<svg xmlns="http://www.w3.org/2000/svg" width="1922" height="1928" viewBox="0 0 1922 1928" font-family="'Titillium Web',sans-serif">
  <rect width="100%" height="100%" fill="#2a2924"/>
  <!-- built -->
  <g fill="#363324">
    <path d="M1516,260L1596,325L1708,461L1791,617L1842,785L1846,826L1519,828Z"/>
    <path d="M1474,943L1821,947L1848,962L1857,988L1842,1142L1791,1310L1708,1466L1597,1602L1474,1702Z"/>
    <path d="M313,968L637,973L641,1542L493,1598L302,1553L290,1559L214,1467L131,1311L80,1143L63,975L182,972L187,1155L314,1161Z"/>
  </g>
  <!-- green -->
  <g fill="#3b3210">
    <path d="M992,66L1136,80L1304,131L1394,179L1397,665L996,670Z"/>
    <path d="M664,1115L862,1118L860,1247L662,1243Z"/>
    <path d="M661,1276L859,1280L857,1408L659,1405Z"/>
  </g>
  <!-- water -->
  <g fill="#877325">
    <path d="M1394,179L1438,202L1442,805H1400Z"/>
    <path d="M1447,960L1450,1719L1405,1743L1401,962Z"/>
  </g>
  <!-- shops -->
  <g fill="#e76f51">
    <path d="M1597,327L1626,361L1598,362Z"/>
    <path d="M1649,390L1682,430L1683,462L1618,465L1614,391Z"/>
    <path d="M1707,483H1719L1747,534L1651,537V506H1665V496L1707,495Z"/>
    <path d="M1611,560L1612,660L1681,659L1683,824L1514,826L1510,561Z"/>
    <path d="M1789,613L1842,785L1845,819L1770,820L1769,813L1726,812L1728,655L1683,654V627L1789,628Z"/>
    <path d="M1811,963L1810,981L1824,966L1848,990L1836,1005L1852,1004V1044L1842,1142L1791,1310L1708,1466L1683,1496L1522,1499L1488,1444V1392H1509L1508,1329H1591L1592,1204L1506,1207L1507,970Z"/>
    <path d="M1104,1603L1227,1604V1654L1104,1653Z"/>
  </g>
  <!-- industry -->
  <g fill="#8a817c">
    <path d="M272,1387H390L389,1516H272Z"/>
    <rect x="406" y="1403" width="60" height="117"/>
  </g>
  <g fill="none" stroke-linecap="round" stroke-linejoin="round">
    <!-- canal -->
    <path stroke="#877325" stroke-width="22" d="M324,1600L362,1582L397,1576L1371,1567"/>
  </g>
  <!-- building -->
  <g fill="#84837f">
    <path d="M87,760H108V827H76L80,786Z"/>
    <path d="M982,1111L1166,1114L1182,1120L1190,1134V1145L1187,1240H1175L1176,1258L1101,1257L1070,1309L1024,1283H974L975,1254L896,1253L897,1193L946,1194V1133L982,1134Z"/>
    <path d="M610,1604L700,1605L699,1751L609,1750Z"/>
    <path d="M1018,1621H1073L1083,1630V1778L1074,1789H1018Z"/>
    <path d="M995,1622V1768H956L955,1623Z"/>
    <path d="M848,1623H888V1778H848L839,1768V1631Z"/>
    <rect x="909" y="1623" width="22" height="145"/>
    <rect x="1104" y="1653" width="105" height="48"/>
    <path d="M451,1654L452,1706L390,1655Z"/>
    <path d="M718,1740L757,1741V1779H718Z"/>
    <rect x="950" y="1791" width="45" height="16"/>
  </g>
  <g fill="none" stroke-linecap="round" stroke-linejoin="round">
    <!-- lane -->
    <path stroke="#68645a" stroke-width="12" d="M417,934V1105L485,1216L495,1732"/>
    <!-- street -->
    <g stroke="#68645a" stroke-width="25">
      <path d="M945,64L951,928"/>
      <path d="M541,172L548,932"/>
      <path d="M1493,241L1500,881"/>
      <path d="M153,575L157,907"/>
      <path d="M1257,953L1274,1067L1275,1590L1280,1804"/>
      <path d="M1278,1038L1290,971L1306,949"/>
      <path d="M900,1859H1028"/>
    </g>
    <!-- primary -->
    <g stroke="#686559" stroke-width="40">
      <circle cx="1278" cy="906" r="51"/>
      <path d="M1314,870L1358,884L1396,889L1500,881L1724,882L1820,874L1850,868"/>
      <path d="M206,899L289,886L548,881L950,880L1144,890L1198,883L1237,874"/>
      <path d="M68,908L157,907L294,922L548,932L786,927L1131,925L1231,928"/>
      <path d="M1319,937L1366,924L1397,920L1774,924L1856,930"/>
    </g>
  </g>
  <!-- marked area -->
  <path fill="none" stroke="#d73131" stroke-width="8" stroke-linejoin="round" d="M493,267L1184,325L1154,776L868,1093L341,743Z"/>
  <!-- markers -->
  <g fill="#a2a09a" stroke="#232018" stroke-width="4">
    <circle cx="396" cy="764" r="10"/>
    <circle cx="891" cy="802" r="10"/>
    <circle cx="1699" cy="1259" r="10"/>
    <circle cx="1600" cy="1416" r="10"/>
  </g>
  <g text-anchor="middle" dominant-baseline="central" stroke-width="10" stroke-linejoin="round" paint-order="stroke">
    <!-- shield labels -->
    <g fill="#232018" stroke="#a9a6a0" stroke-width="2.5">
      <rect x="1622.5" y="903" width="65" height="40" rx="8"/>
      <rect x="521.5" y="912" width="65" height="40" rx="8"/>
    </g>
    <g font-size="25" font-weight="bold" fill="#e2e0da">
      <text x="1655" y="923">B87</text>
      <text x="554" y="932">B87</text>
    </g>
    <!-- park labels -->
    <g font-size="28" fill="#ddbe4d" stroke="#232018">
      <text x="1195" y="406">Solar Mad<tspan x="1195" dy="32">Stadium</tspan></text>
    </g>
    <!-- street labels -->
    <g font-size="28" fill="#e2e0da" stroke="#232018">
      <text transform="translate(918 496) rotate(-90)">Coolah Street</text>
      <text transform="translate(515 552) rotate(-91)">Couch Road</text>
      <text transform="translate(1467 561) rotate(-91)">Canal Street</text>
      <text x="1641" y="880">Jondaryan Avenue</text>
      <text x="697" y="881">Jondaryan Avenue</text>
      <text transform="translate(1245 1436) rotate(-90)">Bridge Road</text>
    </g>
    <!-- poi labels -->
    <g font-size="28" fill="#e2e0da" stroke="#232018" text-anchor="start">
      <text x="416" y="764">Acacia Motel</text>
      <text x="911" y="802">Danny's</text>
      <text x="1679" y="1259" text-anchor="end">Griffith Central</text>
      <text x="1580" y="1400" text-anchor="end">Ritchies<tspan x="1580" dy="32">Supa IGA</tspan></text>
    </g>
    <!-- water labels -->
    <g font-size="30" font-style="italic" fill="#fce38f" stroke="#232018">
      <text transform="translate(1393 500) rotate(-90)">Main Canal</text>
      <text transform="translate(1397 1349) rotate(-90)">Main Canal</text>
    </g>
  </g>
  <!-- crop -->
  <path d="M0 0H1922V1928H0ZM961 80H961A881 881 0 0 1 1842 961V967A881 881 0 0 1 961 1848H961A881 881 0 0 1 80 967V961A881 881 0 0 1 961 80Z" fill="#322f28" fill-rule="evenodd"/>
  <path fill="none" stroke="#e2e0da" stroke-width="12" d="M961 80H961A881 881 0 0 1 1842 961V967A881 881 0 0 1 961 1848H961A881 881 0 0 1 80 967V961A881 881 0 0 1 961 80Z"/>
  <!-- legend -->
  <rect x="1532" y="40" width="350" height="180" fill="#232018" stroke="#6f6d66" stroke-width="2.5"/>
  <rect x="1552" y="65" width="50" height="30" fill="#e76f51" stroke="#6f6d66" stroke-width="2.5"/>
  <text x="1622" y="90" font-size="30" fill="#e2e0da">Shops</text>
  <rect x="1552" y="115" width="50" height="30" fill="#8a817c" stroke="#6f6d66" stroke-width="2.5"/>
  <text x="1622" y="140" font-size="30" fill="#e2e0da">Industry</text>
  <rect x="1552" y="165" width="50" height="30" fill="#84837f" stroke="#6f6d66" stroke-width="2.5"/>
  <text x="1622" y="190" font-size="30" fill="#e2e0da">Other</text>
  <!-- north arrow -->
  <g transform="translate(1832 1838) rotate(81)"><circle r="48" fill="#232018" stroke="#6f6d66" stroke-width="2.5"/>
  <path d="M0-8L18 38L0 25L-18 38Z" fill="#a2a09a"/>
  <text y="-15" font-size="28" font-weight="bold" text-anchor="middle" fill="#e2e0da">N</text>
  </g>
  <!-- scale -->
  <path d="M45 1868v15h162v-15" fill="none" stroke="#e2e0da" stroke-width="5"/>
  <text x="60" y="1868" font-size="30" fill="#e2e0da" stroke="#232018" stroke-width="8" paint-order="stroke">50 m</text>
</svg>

Assignment: The answer consists of every line above in which the word "middle" occurs.

Response:
  <g text-anchor="middle" dominant-baseline="central" stroke-width="10" stroke-linejoin="round" paint-order="stroke">
  <text y="-15" font-size="28" font-weight="bold" text-anchor="middle" fill="#e2e0da">N</text>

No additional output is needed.